Anyone notice how small the infection rate is for the placebo groups?
Yes, it's a feature, not a bug. You can't have been infected to start and the trial has only been going since summertime. Also, all of the participants get education in how to stay safe.
But that's why there is a control group. So there were 95 infections. Five were in the study arm and 90 were in the placebo arm.
Hypothesis (null hypothesis): the vaccine doesn't work and this difference in infection rate was solely due to chance. OK, so we run the statistics (there are well-established methods to run these statistics) and we find out that there is a 1:1,000,000 chance that an ineffective vaccine could produce this result, or a p value of 0.0001. By convention, it is accepted that the null hypothesis is "disproven" if the p value is lower than 5. So we have now disproven the null hypothesis.
So how effective is the vaccine really
given these numbers?

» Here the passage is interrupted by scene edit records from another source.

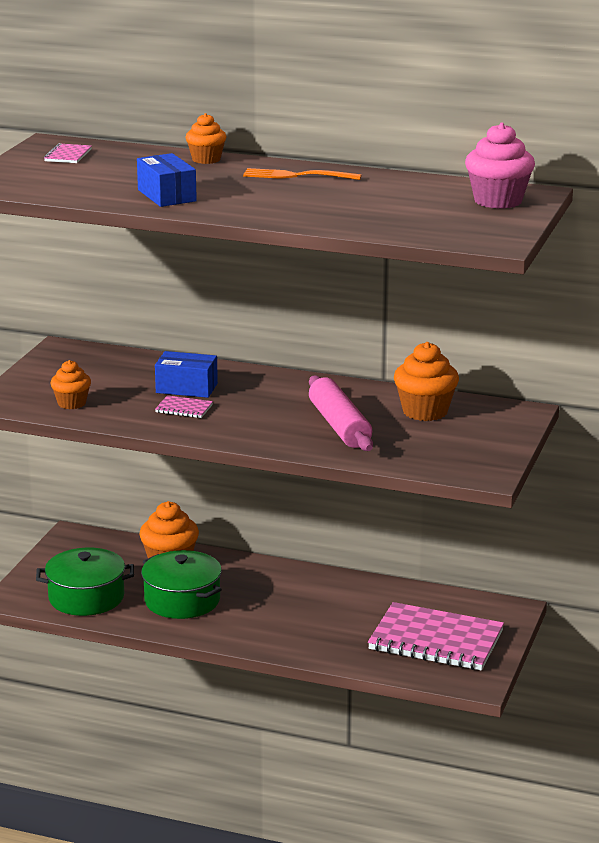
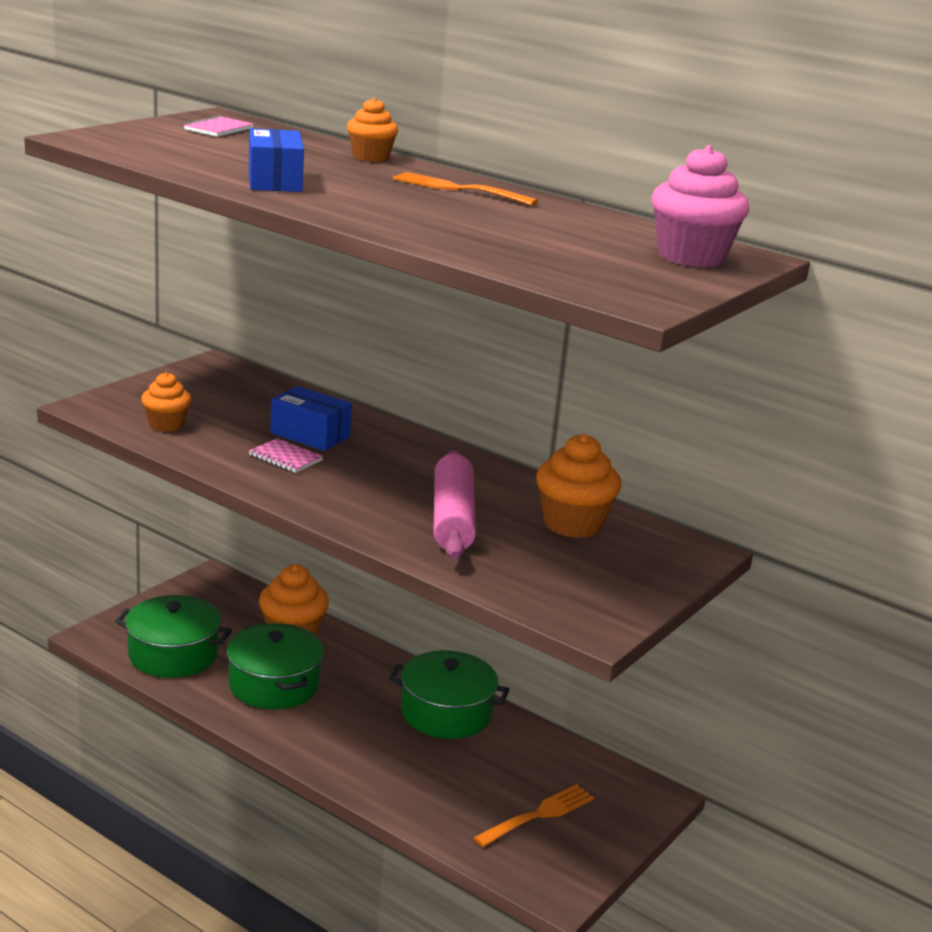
camera: 15 degrees right, 0 degrees up
(327, 590) = (446, 713): none -> green pot
(436, 640) = (537, 815): pink notebook -> orange fork

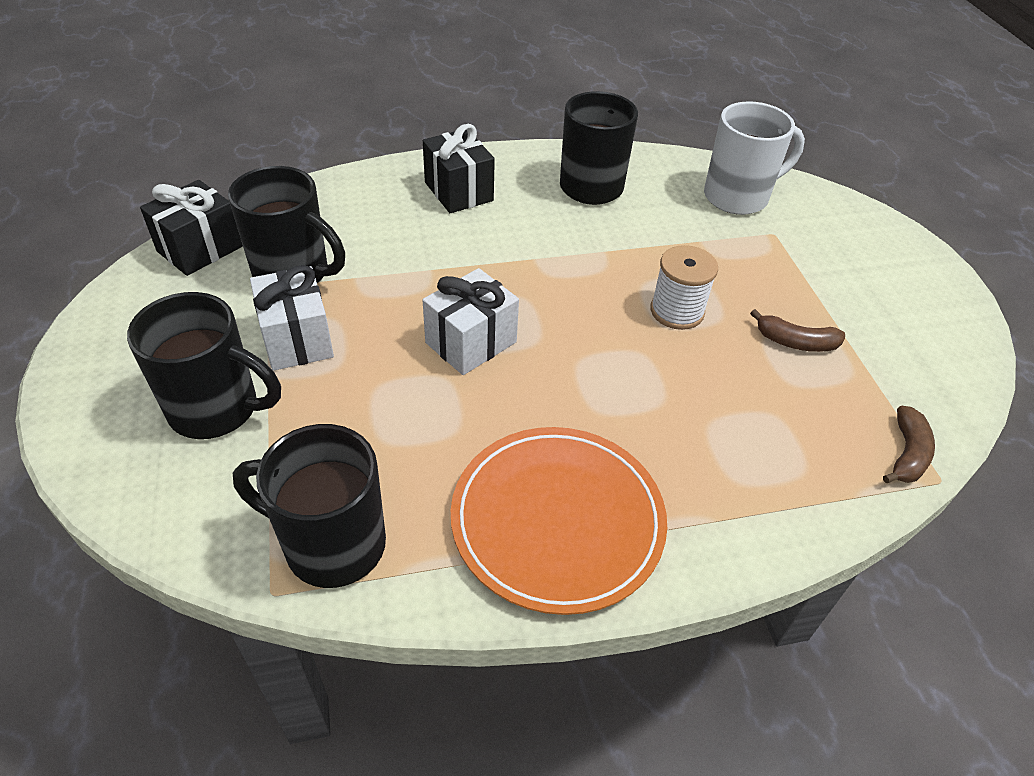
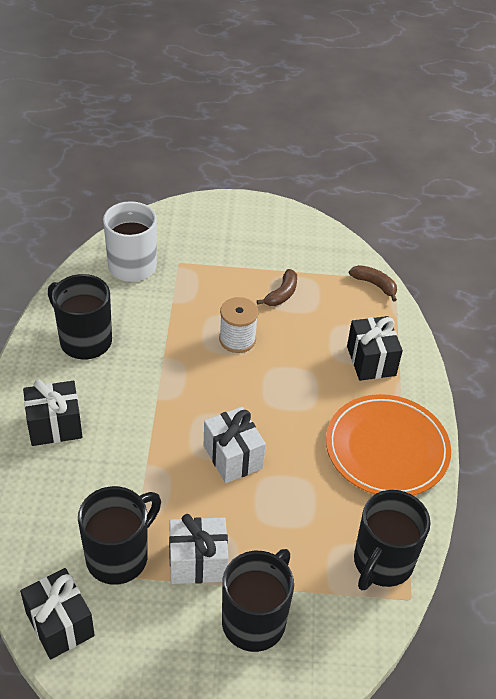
camera: 75 degrees left, 0 degrees up
(732, 473) = (371, 361): none -> black gift

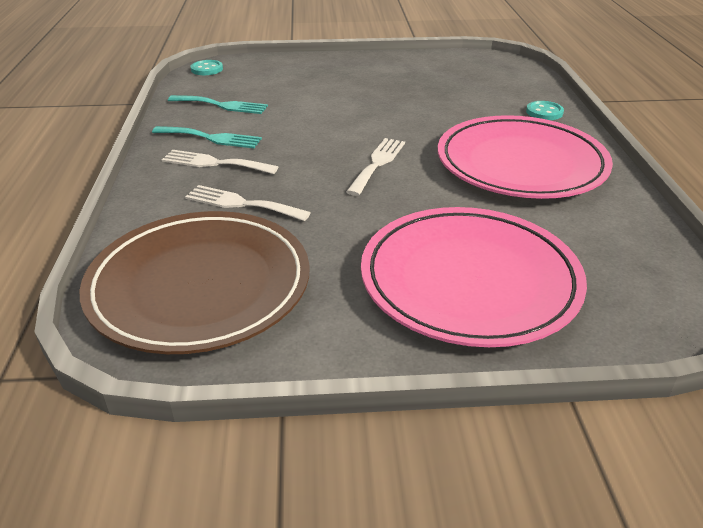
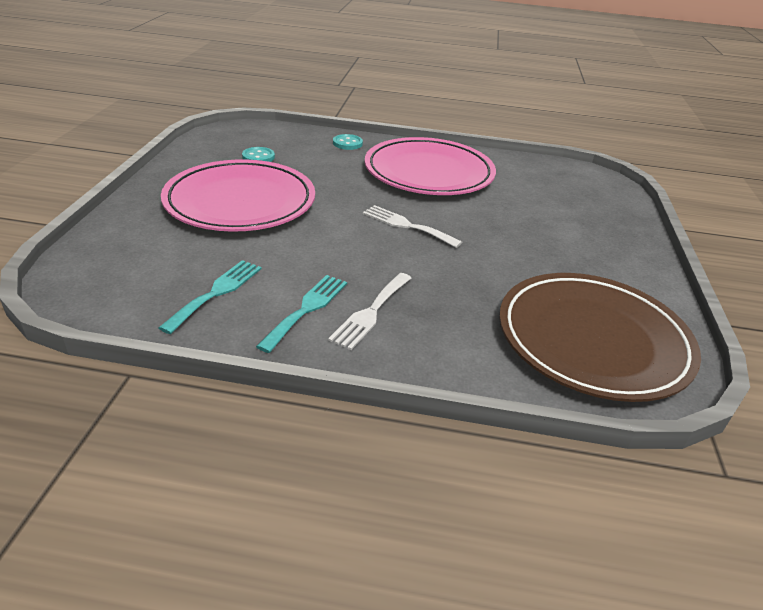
camera: 80 degrees left, 0 degrees up
(207, 69) = (75, 293): turquoise button -> turquoise button (258, 157)
(241, 204) = (461, 304): white fork -> none
(469, 281) = (577, 226): pink plate -> pink plate (240, 202)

Well, there is a 95% chance that the actual efficacy is somewhere between 82% and 99%. Now, given what we saw from Pfizer, which uses similar technology, I think we can exclude anything below the high 80s.
Now, how about severe cases? There were 11 severe cases, all in the placebo group. Does this prove that the vaccine is 100% effective at preventing severe COVID-19? No. When you run the statistics, it shows that it probably doesn't make people more likely to have a severe case, but if you get COVID-19 after having been vaccinated, we don't have enough data to say for sure that it will protect you from severe disease. However, given the way that vaccines work, my prediction is that we will see eventually that even if you do get COVID-19 after having been vaccinated, that you will be much less likely to get severe disease.
In any case, this is fantastic news. I think it's time to get to work on distribution. Over 600 people in the USA died yesterday alone.